Jeff Hooker

Personal information
- Date of birth: March 21, 1965 (age 61)
- Place of birth: United States
- Height: 6 ft 0 in (1.83 m)
- Position: Forward

College career
- Years: Team / Apps / (Gls)
- 1983–1987: UCLA Bruins

Senior career*
- Years: Team / Apps / (Gls)
- 1986: San Diego Nomads
- 1988–1989: Los Angeles Heat
- 1991–1995: Colorado Foxes
- 1997: Colorado Foxes / 3 / (0)

International career
- 1983: United States U-20 / 3 / (1)
- 1984–1987: United States / 12 / (1)

Managerial career
- 1996–1997: Denver Pioneers men
- 1992–2022: Denver Pioneers women

= Jeff Hooker =

American soccer player and coach

Jeff Hooker (born March 21, 1965) is a retired U.S. soccer forward who coached the University of Denver women's soccer team. Hooker earned twelve caps, scoring one goal, with the U.S. national team between 1984 and 1987 and was a member of the 1984 U.S. Olympic soccer team. He played professionally in the Western Soccer Alliance and American Professional Soccer League.

==Playing==

===High school and college===
Hooker attended Walnut High School in Walnut, California where he played on the school's boys soccer team. He is tied for fifth on the California state high school list for most assists in a season (44 assists in 1982–1983). Hooker attended and played soccer at UCLA for three seasons between 1983 and 1987. He played as a freshman, but redshirted the 1984 season to play for the U.S. in the 1984 Summer Olympics. He was injured in 1985 while playing with the national team and did not play for UCLA during the school's run to the NCAA championship. He finally got back on the field for UCLA in 1986. In 1987, he played his last season for UCLA, but did not complete his bachelor's degree until 1992. Over his three seasons with the Bruins, Hooker played in 51 games, scoring 20 goals and assisting on 11 other.
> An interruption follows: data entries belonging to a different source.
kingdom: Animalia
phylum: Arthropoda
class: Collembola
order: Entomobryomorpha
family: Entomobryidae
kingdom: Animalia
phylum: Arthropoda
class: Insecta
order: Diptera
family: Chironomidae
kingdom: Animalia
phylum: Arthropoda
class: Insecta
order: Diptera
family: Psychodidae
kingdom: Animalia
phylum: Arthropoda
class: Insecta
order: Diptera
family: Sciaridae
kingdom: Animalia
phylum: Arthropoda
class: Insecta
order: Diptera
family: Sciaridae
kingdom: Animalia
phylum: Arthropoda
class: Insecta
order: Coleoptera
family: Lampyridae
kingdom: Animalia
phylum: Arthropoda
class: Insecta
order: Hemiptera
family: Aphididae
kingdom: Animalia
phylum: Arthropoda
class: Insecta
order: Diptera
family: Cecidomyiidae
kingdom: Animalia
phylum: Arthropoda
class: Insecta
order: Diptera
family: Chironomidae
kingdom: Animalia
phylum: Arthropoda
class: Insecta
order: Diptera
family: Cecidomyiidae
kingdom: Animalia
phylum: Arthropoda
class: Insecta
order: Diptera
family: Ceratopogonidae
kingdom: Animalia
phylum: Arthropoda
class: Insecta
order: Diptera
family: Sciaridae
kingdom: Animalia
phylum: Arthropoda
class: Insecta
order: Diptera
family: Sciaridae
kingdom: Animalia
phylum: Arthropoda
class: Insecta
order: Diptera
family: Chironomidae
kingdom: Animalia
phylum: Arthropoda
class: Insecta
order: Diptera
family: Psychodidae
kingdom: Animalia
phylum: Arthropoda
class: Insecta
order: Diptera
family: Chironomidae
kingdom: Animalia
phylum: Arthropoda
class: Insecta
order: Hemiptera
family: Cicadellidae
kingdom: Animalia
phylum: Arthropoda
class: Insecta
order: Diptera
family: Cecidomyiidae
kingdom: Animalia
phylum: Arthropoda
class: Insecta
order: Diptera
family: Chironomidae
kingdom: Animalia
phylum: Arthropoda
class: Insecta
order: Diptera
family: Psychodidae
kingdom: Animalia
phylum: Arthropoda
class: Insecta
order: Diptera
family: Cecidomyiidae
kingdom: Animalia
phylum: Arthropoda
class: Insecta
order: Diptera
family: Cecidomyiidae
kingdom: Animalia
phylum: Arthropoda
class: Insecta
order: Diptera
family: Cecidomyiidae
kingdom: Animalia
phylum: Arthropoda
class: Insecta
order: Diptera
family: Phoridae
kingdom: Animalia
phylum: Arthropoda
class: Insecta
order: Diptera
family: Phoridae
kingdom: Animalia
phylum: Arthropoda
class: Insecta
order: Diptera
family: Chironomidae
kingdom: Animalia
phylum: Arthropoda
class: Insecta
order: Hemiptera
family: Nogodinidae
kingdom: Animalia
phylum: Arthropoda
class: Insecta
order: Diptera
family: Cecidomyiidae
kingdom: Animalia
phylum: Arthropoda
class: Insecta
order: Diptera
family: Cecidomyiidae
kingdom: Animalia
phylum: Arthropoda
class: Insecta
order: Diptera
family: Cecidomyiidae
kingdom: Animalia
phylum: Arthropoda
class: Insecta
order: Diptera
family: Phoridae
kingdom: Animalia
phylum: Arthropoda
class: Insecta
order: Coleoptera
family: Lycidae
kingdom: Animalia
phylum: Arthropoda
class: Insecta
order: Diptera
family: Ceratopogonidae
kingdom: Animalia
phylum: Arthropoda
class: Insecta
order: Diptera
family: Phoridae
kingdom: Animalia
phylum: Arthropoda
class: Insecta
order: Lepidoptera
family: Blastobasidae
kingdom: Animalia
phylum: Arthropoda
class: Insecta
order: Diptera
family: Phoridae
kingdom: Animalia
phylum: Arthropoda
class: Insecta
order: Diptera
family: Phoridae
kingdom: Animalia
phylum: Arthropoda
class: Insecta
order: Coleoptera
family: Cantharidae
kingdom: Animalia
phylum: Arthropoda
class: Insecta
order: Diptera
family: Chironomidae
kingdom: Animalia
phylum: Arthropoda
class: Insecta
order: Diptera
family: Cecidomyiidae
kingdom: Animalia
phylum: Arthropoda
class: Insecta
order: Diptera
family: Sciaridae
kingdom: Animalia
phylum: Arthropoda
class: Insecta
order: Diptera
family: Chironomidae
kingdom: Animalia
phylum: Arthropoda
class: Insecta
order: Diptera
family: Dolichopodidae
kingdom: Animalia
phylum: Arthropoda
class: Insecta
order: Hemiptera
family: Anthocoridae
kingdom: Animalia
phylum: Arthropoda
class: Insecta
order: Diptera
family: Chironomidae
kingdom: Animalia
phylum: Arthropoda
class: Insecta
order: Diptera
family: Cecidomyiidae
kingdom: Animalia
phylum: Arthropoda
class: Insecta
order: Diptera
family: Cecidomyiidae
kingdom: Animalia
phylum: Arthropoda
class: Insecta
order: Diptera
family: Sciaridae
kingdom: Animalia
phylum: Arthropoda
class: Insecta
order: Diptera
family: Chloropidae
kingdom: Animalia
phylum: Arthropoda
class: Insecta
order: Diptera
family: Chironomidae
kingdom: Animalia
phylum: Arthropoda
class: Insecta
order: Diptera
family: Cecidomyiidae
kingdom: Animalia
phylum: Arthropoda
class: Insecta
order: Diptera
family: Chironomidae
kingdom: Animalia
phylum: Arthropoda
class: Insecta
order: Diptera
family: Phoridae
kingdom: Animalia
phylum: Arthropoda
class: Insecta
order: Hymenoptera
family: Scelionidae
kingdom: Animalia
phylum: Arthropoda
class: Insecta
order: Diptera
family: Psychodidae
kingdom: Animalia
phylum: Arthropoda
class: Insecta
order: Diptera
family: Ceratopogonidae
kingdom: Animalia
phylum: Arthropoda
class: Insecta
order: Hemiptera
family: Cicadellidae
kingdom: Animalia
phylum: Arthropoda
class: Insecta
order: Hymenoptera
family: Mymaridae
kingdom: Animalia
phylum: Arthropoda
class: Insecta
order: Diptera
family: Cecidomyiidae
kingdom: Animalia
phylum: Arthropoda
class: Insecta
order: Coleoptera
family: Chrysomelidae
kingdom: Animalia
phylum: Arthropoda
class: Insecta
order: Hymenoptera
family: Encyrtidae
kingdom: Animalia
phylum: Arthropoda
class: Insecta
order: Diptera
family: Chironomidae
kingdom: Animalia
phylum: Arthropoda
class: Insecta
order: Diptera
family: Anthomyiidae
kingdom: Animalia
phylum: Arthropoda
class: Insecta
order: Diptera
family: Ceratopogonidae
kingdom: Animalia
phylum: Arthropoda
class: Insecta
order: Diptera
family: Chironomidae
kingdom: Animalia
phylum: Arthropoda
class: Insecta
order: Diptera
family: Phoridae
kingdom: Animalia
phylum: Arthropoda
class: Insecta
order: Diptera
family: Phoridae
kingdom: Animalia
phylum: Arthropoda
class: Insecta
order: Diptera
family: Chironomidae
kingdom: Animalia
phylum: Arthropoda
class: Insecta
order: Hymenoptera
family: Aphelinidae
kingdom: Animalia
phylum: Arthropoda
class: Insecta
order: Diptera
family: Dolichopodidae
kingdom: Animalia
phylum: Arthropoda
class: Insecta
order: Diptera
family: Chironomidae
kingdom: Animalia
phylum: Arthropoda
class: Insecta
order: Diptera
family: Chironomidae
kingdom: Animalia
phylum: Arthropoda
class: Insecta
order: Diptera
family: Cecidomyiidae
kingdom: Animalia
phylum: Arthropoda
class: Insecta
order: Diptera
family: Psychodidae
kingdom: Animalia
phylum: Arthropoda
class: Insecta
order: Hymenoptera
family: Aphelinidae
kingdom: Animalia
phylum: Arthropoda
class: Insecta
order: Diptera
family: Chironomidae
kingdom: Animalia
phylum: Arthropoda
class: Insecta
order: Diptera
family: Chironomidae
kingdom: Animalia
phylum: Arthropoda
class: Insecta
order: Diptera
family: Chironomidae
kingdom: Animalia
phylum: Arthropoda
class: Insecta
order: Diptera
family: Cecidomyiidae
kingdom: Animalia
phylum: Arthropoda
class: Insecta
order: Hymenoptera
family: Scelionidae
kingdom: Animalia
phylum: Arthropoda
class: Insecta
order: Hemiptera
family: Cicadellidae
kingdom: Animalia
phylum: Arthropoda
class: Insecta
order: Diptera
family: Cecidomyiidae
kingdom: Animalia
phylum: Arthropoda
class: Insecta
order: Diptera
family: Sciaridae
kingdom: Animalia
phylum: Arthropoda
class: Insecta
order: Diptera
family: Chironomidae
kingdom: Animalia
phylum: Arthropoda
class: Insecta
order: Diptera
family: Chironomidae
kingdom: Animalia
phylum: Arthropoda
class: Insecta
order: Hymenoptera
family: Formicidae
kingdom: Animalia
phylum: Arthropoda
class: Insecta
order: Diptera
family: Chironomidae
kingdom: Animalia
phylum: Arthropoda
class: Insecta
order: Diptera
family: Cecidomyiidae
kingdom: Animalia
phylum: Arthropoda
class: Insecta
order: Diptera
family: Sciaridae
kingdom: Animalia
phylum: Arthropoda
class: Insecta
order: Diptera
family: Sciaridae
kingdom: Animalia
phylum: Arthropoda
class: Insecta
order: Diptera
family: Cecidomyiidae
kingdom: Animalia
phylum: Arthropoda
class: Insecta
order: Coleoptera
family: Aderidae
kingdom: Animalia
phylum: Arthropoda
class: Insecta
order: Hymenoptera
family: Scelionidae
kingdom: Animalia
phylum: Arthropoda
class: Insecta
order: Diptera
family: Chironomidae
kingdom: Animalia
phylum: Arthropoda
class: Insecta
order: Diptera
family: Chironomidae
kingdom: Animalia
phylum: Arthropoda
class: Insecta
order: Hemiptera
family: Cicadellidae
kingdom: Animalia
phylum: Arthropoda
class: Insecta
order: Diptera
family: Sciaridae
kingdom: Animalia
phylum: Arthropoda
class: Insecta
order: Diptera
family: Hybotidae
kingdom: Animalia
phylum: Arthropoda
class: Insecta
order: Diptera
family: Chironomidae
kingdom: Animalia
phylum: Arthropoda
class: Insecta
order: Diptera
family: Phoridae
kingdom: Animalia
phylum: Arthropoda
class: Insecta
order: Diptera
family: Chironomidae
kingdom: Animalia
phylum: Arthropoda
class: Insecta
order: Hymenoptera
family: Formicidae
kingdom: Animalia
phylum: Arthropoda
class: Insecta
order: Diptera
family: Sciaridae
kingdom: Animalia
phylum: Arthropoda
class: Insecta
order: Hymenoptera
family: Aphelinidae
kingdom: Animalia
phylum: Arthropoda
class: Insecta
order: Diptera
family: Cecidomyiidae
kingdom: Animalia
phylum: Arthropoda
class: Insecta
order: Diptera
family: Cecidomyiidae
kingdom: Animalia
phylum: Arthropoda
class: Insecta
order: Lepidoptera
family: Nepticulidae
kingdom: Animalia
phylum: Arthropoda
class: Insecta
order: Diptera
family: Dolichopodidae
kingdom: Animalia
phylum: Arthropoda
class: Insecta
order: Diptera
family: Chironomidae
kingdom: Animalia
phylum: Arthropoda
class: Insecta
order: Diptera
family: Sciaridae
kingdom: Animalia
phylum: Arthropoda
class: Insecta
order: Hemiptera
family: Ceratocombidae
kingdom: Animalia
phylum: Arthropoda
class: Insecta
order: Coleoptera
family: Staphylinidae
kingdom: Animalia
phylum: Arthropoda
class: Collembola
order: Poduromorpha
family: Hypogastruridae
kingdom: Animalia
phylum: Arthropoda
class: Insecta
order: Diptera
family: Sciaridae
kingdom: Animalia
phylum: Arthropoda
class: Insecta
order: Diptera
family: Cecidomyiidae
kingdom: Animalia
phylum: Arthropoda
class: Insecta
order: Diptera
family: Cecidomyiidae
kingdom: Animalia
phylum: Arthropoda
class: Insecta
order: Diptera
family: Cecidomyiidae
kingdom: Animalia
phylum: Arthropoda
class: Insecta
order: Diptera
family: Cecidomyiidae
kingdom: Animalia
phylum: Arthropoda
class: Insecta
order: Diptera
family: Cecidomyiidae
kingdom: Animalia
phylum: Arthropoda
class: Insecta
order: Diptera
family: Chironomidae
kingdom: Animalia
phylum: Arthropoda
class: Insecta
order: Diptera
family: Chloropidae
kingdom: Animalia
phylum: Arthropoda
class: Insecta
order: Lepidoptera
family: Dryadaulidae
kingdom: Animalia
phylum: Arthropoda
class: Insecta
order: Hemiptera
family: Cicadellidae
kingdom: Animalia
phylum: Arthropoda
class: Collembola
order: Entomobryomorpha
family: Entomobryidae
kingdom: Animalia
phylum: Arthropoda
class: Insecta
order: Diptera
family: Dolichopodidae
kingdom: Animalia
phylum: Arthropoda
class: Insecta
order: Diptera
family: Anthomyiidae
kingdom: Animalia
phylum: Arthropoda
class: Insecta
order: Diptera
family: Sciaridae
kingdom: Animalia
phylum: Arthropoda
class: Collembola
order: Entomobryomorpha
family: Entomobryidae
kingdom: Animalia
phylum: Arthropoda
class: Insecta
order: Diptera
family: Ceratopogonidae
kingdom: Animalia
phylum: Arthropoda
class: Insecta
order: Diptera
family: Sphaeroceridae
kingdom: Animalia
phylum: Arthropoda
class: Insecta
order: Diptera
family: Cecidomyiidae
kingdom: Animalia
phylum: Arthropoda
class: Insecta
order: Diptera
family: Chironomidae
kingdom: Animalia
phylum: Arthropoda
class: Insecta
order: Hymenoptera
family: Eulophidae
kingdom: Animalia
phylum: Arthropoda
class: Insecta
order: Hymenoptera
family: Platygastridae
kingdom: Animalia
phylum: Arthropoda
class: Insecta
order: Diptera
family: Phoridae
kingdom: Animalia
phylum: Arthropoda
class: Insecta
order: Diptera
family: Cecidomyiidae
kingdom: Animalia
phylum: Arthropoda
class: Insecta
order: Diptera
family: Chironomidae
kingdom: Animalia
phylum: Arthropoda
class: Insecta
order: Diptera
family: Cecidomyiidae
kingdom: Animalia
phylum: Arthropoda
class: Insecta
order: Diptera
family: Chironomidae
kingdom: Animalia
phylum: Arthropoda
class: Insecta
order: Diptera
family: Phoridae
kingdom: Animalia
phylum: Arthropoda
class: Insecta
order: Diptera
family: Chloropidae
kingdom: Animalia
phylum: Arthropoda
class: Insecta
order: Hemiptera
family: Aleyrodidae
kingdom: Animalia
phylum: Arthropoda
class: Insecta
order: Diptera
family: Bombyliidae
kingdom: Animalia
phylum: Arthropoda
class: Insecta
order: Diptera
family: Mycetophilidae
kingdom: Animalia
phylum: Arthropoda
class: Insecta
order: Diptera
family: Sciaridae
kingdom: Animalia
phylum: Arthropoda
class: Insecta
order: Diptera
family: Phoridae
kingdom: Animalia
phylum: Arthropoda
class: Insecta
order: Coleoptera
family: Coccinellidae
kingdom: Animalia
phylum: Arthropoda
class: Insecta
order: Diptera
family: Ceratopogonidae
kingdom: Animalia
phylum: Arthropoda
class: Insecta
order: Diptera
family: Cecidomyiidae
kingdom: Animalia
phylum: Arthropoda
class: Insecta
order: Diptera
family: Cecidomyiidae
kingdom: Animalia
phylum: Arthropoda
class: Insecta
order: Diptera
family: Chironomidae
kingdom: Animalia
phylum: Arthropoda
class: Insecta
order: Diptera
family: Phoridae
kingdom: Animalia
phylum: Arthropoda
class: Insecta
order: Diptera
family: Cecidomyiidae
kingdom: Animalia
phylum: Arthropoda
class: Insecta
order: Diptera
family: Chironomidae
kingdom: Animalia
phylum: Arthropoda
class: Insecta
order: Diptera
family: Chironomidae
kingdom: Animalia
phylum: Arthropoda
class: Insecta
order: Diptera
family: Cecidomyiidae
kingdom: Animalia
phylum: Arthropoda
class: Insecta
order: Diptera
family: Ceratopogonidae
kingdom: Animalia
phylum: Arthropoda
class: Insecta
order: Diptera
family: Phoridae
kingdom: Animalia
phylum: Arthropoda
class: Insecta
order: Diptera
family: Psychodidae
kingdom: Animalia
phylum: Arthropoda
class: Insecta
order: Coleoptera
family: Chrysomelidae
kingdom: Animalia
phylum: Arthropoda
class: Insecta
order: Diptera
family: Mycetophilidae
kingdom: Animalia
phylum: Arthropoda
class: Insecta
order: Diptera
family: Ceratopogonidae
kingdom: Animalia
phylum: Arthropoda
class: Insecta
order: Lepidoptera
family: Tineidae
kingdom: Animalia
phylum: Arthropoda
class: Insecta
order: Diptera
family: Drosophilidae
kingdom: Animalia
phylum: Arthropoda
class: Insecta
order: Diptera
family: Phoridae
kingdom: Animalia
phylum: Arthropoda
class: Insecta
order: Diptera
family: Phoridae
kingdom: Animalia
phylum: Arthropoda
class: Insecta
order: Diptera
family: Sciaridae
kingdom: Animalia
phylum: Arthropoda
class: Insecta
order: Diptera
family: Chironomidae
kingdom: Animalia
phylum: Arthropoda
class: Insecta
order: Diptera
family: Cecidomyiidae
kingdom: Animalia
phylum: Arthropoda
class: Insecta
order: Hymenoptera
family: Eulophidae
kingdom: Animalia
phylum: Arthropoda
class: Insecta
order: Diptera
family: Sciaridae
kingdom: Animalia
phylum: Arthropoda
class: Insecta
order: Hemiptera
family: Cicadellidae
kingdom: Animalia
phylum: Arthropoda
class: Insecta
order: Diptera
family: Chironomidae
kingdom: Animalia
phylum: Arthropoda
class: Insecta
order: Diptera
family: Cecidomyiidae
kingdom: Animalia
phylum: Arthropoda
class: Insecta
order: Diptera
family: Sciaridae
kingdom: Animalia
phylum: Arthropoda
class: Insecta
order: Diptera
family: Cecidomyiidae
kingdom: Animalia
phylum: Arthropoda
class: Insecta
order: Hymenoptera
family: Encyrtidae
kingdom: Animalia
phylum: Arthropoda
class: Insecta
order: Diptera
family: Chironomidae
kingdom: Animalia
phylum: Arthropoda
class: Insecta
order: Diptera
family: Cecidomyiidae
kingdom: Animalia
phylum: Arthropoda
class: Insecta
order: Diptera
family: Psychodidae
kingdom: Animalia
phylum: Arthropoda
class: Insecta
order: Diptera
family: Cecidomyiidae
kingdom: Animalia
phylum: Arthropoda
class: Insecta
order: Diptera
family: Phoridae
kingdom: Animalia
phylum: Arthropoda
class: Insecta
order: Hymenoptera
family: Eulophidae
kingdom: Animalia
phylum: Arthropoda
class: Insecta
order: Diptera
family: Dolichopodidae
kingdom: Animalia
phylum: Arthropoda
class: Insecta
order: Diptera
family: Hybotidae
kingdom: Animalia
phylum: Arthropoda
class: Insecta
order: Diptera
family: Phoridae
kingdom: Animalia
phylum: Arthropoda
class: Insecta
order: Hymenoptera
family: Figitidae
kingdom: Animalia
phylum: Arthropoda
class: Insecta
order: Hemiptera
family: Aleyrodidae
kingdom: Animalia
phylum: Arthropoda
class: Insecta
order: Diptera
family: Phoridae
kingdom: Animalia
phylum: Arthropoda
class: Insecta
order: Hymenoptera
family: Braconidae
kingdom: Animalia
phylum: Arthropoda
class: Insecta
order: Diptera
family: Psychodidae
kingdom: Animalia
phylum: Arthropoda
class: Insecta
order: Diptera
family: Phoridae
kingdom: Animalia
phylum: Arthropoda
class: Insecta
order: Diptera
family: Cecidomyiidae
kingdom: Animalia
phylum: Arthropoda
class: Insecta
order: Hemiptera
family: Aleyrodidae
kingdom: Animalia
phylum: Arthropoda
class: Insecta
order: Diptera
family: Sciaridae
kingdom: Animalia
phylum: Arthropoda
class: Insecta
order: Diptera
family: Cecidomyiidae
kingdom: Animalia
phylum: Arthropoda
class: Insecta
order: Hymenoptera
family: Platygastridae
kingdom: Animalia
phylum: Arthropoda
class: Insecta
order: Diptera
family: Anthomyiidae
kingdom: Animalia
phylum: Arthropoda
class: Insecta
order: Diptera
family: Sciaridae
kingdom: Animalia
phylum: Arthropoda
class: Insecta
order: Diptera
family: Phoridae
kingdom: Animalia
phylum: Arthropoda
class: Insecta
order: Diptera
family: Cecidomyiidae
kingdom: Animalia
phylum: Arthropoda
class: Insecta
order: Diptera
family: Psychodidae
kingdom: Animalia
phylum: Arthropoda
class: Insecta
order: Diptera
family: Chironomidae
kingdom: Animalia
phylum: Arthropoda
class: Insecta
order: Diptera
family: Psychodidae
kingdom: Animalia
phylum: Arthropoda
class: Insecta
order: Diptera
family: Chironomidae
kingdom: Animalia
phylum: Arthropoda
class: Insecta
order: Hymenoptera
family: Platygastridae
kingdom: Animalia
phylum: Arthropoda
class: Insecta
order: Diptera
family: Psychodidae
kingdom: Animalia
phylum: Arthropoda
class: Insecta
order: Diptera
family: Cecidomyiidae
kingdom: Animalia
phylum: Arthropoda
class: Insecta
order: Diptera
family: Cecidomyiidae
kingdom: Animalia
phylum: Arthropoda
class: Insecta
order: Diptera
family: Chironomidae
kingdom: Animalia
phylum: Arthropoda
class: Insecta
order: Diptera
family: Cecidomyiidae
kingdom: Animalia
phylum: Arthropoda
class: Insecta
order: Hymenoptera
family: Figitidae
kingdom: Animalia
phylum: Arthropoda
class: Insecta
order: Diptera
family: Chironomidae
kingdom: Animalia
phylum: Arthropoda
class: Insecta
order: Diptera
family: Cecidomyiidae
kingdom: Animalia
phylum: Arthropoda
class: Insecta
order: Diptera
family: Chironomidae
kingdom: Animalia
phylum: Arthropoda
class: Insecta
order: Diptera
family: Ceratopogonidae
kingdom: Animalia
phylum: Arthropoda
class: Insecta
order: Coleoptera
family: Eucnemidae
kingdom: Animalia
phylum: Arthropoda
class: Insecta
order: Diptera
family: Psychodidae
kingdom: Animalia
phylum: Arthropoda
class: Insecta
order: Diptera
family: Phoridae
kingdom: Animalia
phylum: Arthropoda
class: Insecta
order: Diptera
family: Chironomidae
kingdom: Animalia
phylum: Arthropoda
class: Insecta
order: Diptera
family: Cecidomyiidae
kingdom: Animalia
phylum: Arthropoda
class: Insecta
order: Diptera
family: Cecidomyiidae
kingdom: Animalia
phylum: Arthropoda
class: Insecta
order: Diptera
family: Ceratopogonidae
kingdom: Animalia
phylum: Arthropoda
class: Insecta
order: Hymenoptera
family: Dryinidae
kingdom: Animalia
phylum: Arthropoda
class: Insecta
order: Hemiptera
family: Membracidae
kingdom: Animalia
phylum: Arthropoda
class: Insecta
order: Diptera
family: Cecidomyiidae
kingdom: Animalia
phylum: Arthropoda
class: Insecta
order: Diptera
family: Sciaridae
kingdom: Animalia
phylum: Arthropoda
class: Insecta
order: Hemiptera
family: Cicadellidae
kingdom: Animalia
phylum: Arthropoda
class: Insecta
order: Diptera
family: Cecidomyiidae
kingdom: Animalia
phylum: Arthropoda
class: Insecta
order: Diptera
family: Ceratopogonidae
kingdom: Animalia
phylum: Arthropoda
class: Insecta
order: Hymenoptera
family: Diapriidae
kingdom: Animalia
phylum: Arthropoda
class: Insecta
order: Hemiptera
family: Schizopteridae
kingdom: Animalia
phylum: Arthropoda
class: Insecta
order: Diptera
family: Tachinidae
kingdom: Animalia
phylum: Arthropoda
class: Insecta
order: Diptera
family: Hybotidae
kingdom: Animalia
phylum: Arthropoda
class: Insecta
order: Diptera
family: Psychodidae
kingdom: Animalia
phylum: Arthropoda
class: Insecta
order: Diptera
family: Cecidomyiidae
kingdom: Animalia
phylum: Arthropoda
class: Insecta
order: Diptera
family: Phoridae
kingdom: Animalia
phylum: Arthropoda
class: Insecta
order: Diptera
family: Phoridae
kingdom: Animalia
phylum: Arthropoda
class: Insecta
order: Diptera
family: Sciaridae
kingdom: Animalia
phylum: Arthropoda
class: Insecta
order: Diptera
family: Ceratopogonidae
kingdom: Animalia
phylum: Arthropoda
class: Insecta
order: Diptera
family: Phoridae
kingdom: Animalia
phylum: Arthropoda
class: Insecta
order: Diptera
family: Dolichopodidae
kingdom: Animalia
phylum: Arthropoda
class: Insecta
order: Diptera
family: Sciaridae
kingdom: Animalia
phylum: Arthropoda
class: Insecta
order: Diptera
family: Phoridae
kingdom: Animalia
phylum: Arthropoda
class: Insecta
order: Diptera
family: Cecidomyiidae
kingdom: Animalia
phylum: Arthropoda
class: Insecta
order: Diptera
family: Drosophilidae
===National and Olympic teams===
Hooker's reputation at the high school level led to his selection for the U.S. U-20 national team at the 1983 FIFA World Youth Championship in Mexico. He scored in his first game in that tournament, a 2–3 loss to Uruguay and earned three junior national team caps. He also represented the U.S. at the 1983 Pan American Games.

Hooker earned his first cap with the U.S. national team in an October 9, 1984 victory over El Salvador. That day, both he and fellow rookie Jacques LaDouceur became one of the few first game tandems to score in a game, which the U.S. won 3–1. Hooker also played thirteen games for the U.S. B-Team which at the time formed the core of the U.S. Olympic Team, World University Team and Pan American Team.

===Professional===
In 1986, Hooker played a single season as a forward with the San Diego Nomads of the Western Soccer Alliance (WSA) during the collegiate off-season. After leaving UCLA, he went on to play for the Los Angeles Heat of the WSA in 1988 and 1989. His second season with the team saw him rise to sixth on the alliance's points list with 19 on 7 goals and 5 assists. He was also named to the WSA First Team All Star team.

In 1991, he joined the Colorado Foxes of the American Professional Soccer League, which was formed by the merger of the Western Soccer Alliance and the American Soccer League in 1990. Hooker remained with the Foxes during its glory years of 1991 to 1995. The team consistently finished towards the top of the league's rankings and took the championship in 1992 and 1993. In 1991, Hooker played 19 games (starting 17) and scored 3 goals. In 1992, he played only 7 games, scoring 2 goals in the regular season. However, in the Professional Cup, he scored two goals with one coming in the Foxes 4–1 victory over the Tampa Bay Rowdies. In 1995, he scored 7 goals. There are no records for his other seasons with the Foxes.

==Coaching==
In 1992, besides playing professionally with the Colorado Foxes, Hooker became head coach of the University of Denver women's soccer team, guiding them to a Colorado Athletic Conference championship. In 2002 and 2003, Hooker was named the Sun Belt Conference coach of the year. In 1996 and 1997, he also served as the school's men's soccer coach. During those two seasons, he compiled a 20–12–4 record.